Agent-driven traffic is real and measurable. Sites in categories Operator does well (restaurants, travel, e-commerce comparison) are starting to see meaningful agent-driven traffic. Most analytics tools now flag traffic from known agent user-agents. Pulling that data is the first step in deciding whether your product needs agent-friendly redesign.

The Operator playbook is repeatable. Other agentic browsers (Comet, Dia, future agents from Apple or Google) will follow similar patterns. Build your product to be agent-friendly once and you're prepared for the whole category, not just OpenAI's specific implementation. The audit criteria — clean DOM, semantic markup, no dark patterns, API parity for UI actions — are the same regardless of which agent is browsing.

Trust and payment friction are where competitive advantage will land. The merchants and sites that solve the authentication and payment friction for agentic visitors will capture the agent-driven transaction share. The merchants that don't will lose that share to competitors who do. This is the next 18-24 months of competitive dynamics in conversion-heavy categories.

Operator at 18 months is a genuine product, not a demo. It's not magic, it's not always reliable, and it doesn't replace human attention for any task that matters. But for the use cases it handles well, it's a measurable productivity gain.
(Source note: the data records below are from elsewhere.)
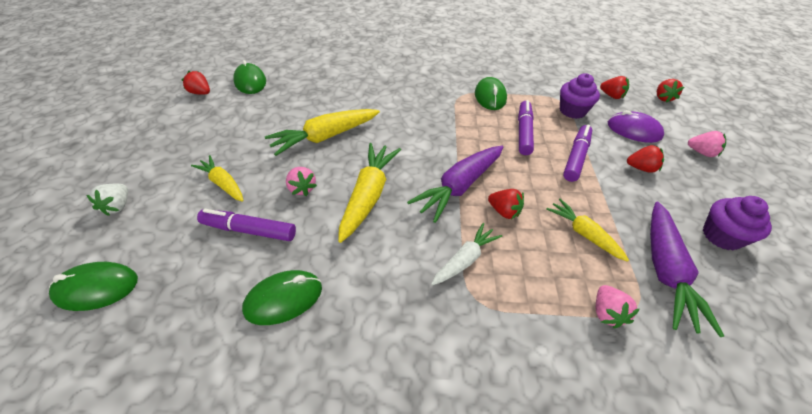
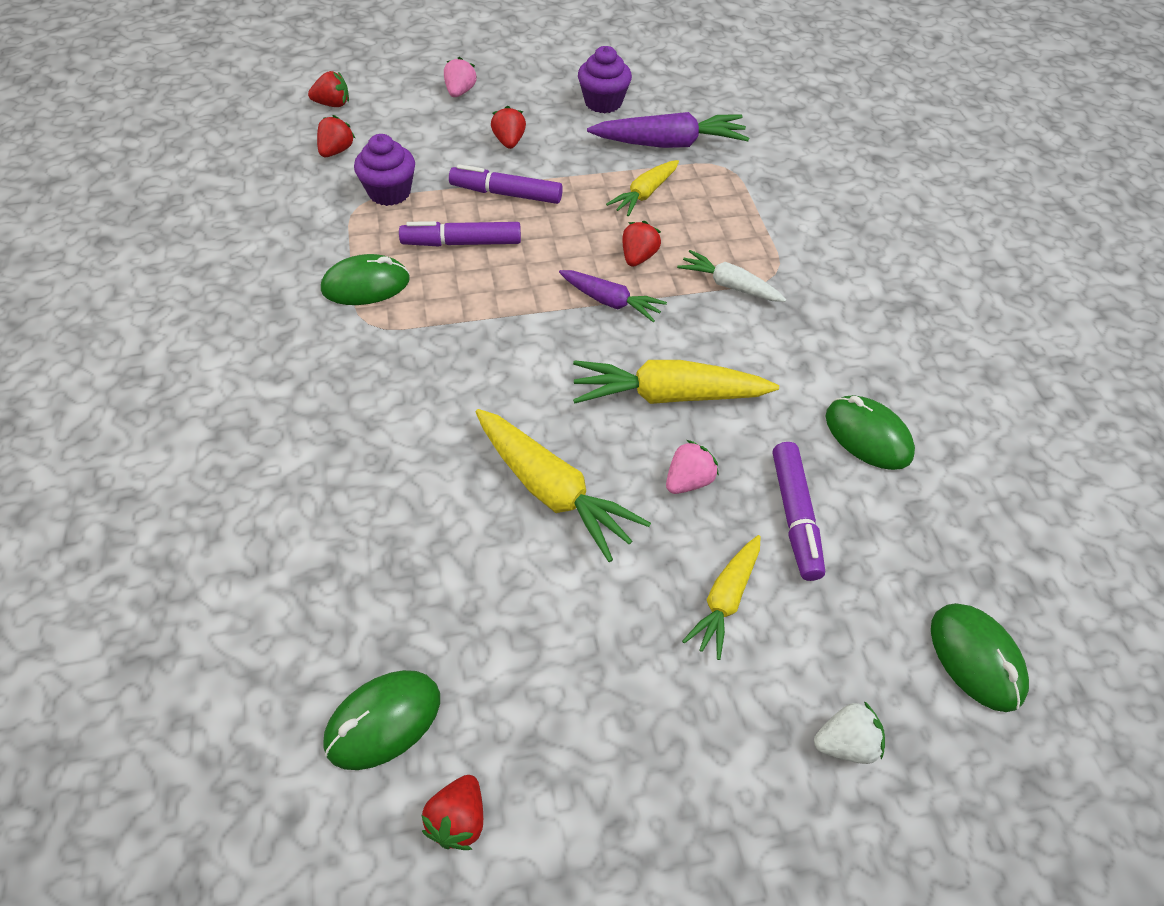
camera: 105 degrees left, 5 degrees up
purple carrot [407,146,503,223] -> purple carrot [559,270,667,322], size x0.61
pink strawberry [596,285,640,328] -> none
purple mouse [608,110,664,143] -> none

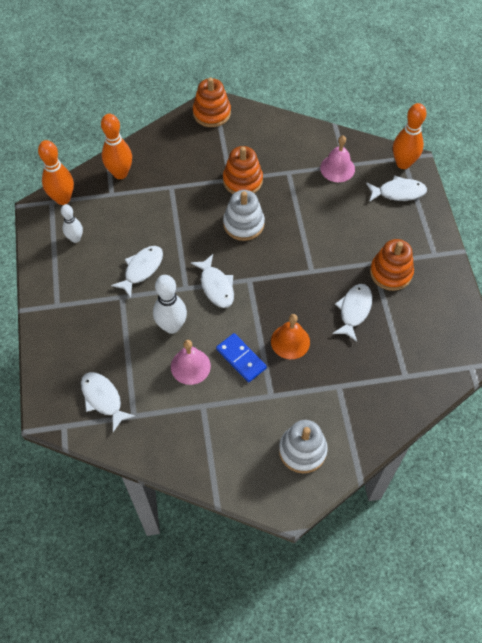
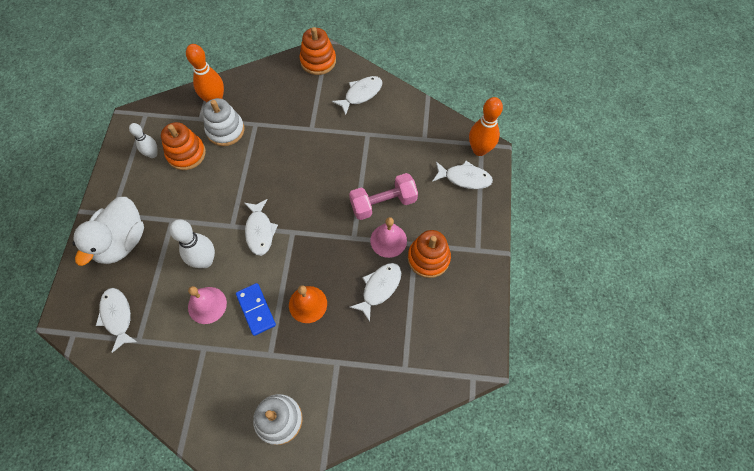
camera: 15 degrees right, 5 degrees up
orange bowling pin [38,140,74,205] -> none
white fish [111,246,163,298] -> white fish moved to [332,76,382,115]
orange stacking toy [223,146,263,194] -> orange stacking toy moved to [161,122,206,170]
white stacking toy [223,190,265,241] -> white stacking toy moved to [203,98,244,146]
pink bell [320,135,355,182] -> pink bell moved to [370,217,407,258]
none -> white duck [72,197,144,266]
none -> pink dumbbell [349,173,418,220]

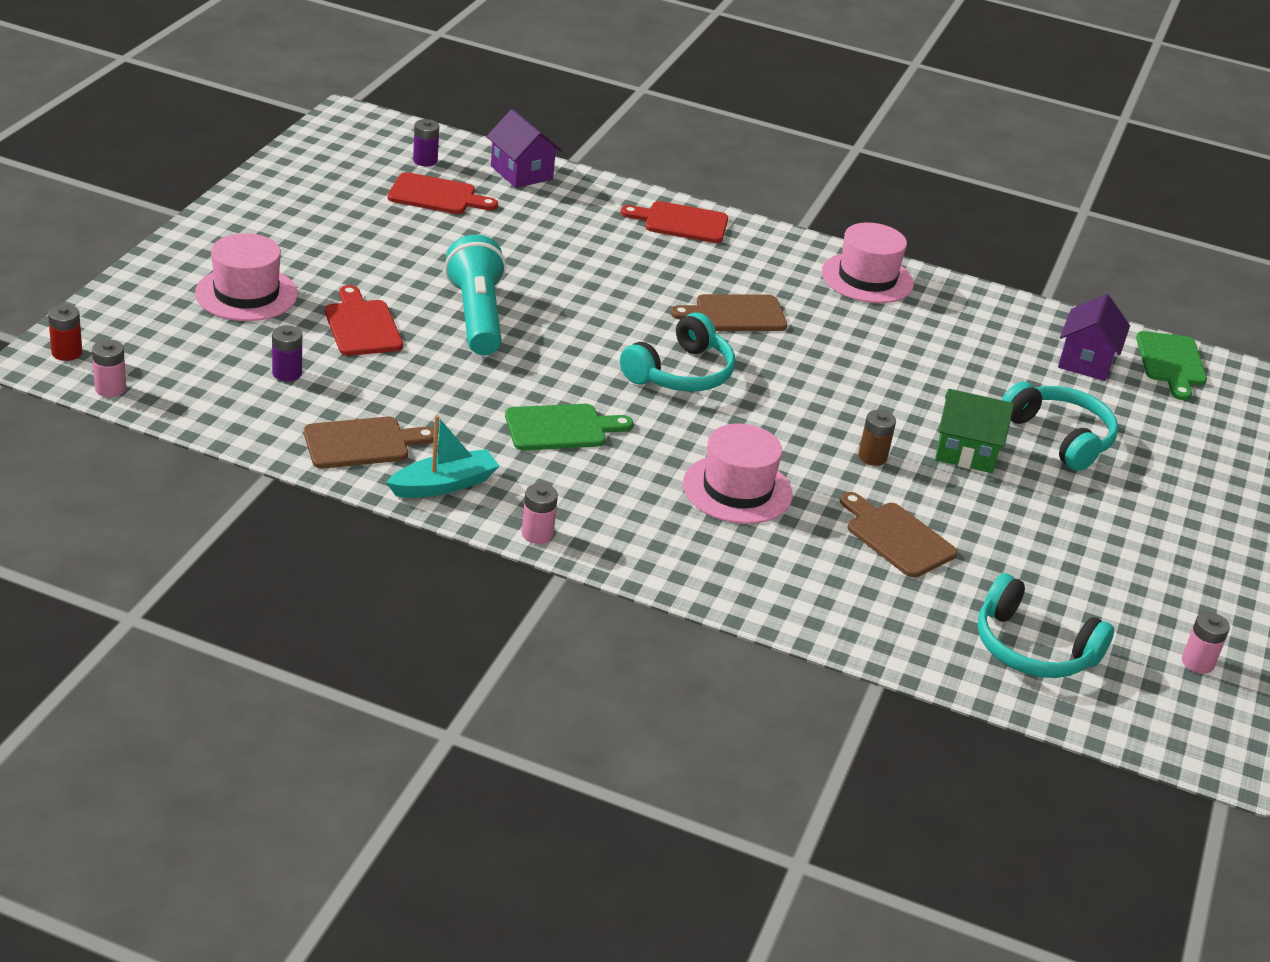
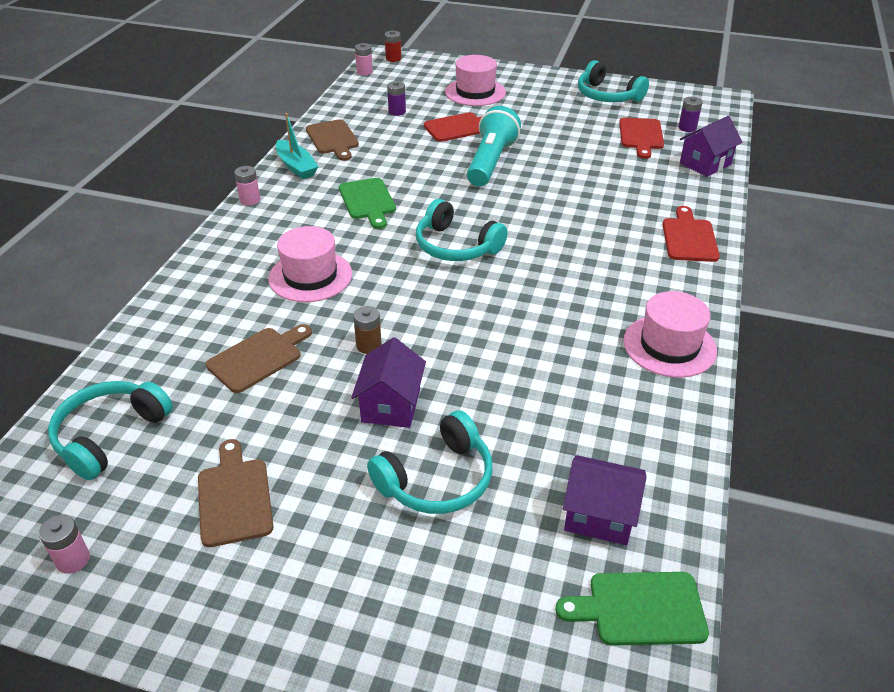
camera: 90 degrees right, 5 degrees up
turquoise flashlight [445,235,506,355] -> turquoise flashlight turned 60 degrees counterclockwise [467,106,521,187]
brown cutting board [671,294,787,331] -> brown cutting board moved to [198,439,273,547]
green house [935,389,1014,473] -> purple house [351,337,426,428]
none -> turquoise headphones [578,60,649,102]

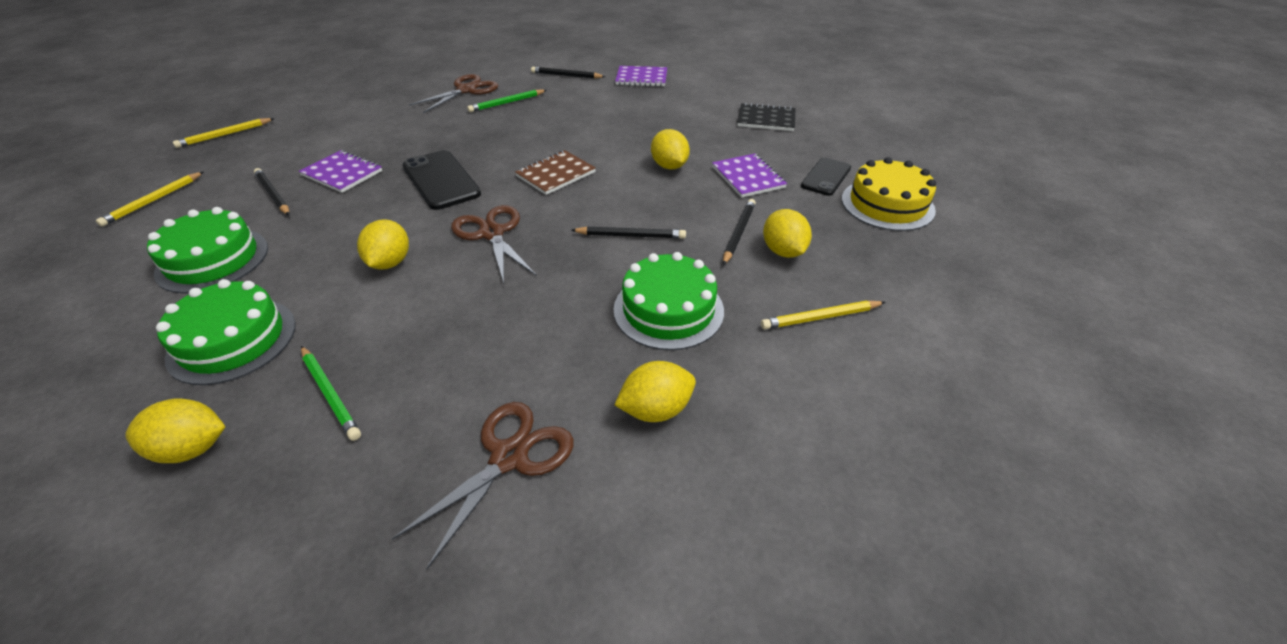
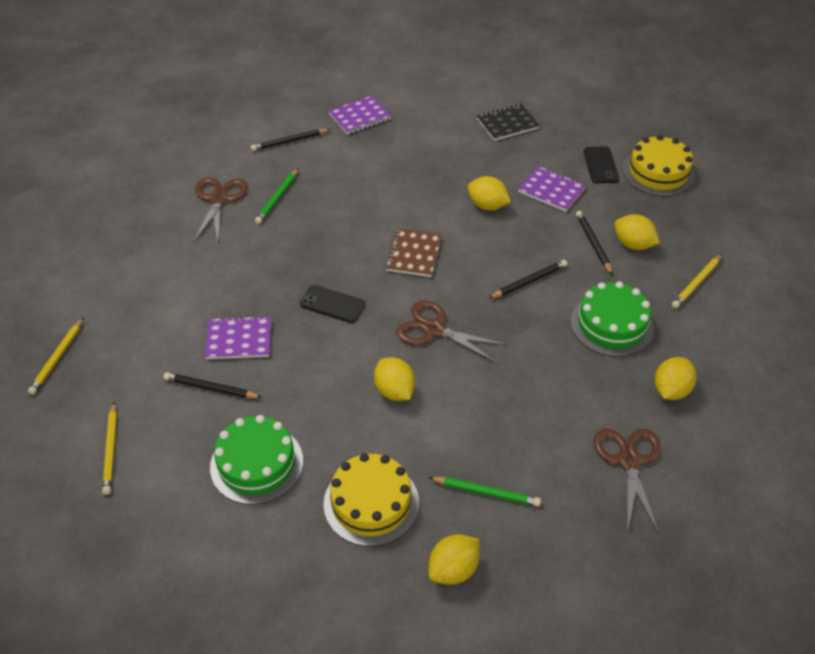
camera: 35 degrees left, 5 degrees up
green cake [156,279,296,385] -> yellow cake [324,453,419,546]
black phone [403,150,481,210] -> black phone [300,285,365,323], size x0.65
The trajectory from launch to now is the most useful evidence we have for what agentic products look like as they mature: a slow grind of model improvements, infrastructure work, and product polish that compounds into something useful, even when no single update is impressive on its own.

Frequently asked

What is OpenAI Operator?

Operator is OpenAI's browser-based agent that completes multi-step web tasks on behalf of users. Launched in early 2025, it became OpenAI's primary agentic surface by 2026. Operator uses vision-grounded reasoning — taking screenshots and reasoning about what's on screen — rather than DOM-scraping, which makes it more robust across sites but slower per step than purely text-based agents.

What is Operator best at?

Operator's strongest use cases in 2026: restaurant booking, food ordering, calendar coordination, comparison shopping, simple form filling. On these task types, completion rates are 60-70%. Operator also has unexpected strength in B2B research workflows: sales teams use it to gather competitor intel, procurement teams use it to fill RFPs.

What is Operator bad at?

Operator struggles with: complex decision-making (anything requiring trade-off analysis), sites with aggressive anti-bot protection, multi-step payment flows requiring 3D Secure or OTP verification, sites with non-standard UIs or heavy dark patterns. The structural limitation: vision-grounded reasoning is slower than humans for tasks that require many quick decisions.

How much does Operator cost?

Operator is included in ChatGPT Plus ($20/month) with a usage quota. ChatGPT Pro ($200/month) includes higher quota and faster execution. Enterprise customers access Operator through OpenAI's enterprise plans with custom pricing. The cost-per-task is reasonable for the use cases where it works; the main cost is the time tax of human supervision when tasks fail or need correction.

Should I use Operator for my workflow?

Try it if your task involves multi-step web navigation that you do repeatedly — booking, ordering, research, form filling. The 30-minute test: pick a task you do weekly, attempt it through Operator, see if it completes acceptably. If yes, the time savings compound. If no, the task is probably outside Operator's current capability envelope and you're better off doing it manually for now.